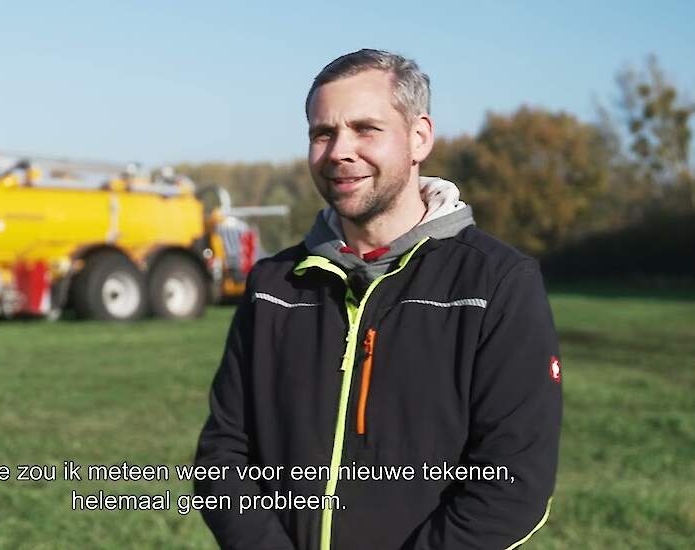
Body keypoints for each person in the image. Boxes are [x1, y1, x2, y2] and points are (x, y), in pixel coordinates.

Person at [194, 49, 562, 550]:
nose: (340, 151)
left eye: (366, 129)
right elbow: (224, 453)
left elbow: (514, 482)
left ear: (419, 138)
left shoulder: (497, 282)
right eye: (322, 133)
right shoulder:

**What you need to do:** Images are not wanted in the copy. Please print the material above exactly.

**Exercise response:**
Body keypoints for each person in the image. Boxes are [x1, y1, x2, y2] and points are (x, y), in pixel coordinates.

Person at [194, 49, 562, 550]:
nose: (340, 151)
left eye: (366, 129)
right elbow: (224, 453)
left elbow: (514, 482)
left ear: (419, 138)
left shoulder: (497, 282)
right eye: (322, 133)
right shoulder:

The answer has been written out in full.